Note that the default conditions for investment will be required, such as good margins, good and consistent free cash flow, steady earnings and decent ROE. What differs is the nature of the business and the type of industry the Company is in, as I shall elaborate.
For companies in cyclical industries, one has to at least observe one entire economic cycle relating to that industry before deciding when, or whether, to buy some shares. Examples would be companies in construction or property like Tat Hong or Capitaland, where the housing boom/bust cycle would determine if valuations are demanding or not. Therefore, the period one should take should stretch into years if one wishes to fully understand the business cycle and determine when to make a purchase. Of course, history can always serve as a guide but the future may not always repeat itself in the same way. I would think these companies are best avoided unless you can time the cycle very well and go in at the point of lowest valuation, and just before the economic uptick.
Cash-Rich Companies in declining industries
Companies such as GRP would qualify, as they are very cash-heavy but are mired in a business which is declining and competitive. One should observe such companies to the extent that they actually plan to do something with the cash hoard, or if they undertake actions (e.g. M&A) to improve the business model. Alternatively, the investor could also study the company as a yield play, with potential to generate good FCF even in a declining industry. The time period in this case could be anything from a few months (for research) to perhaps one or two years to observe and study Management’s decisions.
Companies in new industries with low barriers to entry (many new entrants)
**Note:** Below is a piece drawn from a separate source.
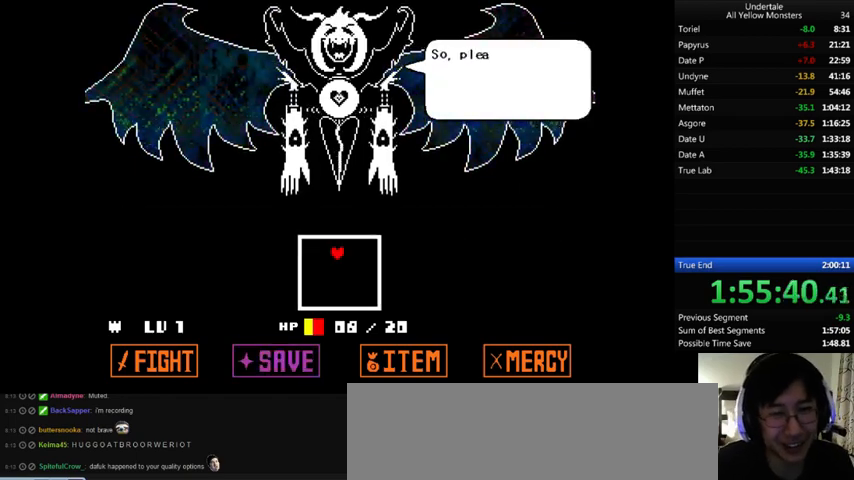
{"keys": ["z"], "events": [[33, "x", "down"], [67, "z", "up"], [133, "x", "up"], [133, "z", "down"], [200, "x", "down"], [233, "z", "up"], [300, "x", "up"], [300, "z", "down"], [400, "x", "down"], [433, "z", "up"], [500, "x", "up"], [500, "z", "down"]]}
These are companies which have had a first-mover advantage with respect to a new and emerging industry; and therefore are enjoying supernormal profits, margins and very good cash flow. Some examples may include palm oil, bio-fuels and solar panels which are at the cutting edge of technology. However, more time needs to be spent observing such companies as many new entrants, seeing the huge profits being made by the incumbent, may scramble to grab a piece of the pie as well. The ever-changing economics and dynamics within the industry would require a longer-term study before any commitment is made. In addition, there is also not much history to fall back on as these industries may be relatively new.
Fast Growth Companies
Fast growth companies are those which are aggressively expanding, conquering new territories, opening new offices in new countries, and generally engaging in active M&A or corporate actions. They usually do not pay a dividend as profits are reinvested to grow the business. For such companies, one should observe only as long as one should in order to gain comfort on their plans, and current growth strategy. Once an understanding is formed, a position could be taken up without waiting for too long. Of course, one should also watch out for valuations – growth companies usually trade at higher valuations as a lot of potential future growth is already factored in. Investors may wish to discount for this growth in order to maintain some margin of safety.
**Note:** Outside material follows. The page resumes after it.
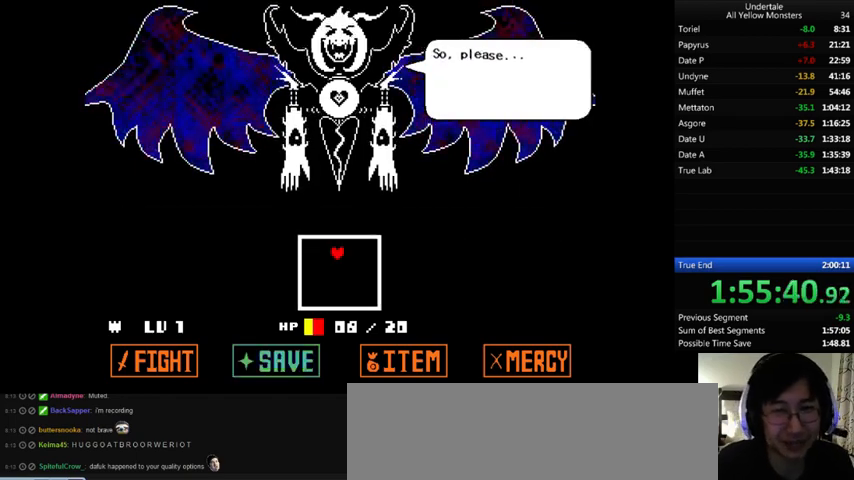
{"keys": ["z"], "events": [[100, "x", "down"], [100, "z", "up"], [133, "x", "up"], [167, "z", "down"], [200, "x", "down"], [233, "z", "up"], [333, "x", "up"], [333, "z", "down"], [400, "x", "down"], [433, "z", "up"], [500, "x", "up"], [500, "z", "down"]]}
Stalwarts and Stable Conglomerates
The final category of companies which I would like to comment on are the stalwarts, or stable blue-chips, as well as conglomerates. These would include ST Engineering and SingTel for the former and Keppel Corporation for the latter. SIA Engineering would also probably fall into this category. This type of companies probably require the least amount of monitoring and observation, as they already have an entrenched market position, steady earnings and decent cash flows. One would simply need to understand the business and be comfortable with the financials and numbers before deciding to invest, and this should not take a whole lot of time.
To summarize, the length of time taken should not be inordinately long, otherwise one may miss out of very good opportunities to accumulate shares in well-run companies, as well as miss out on the compounding effects of their investments growing over the years. Yet, one should not be unduly hasty in committing to a purchase before one has done sufficient research, otherwise the consequences could be disastrous and detrimental to one’s wealth.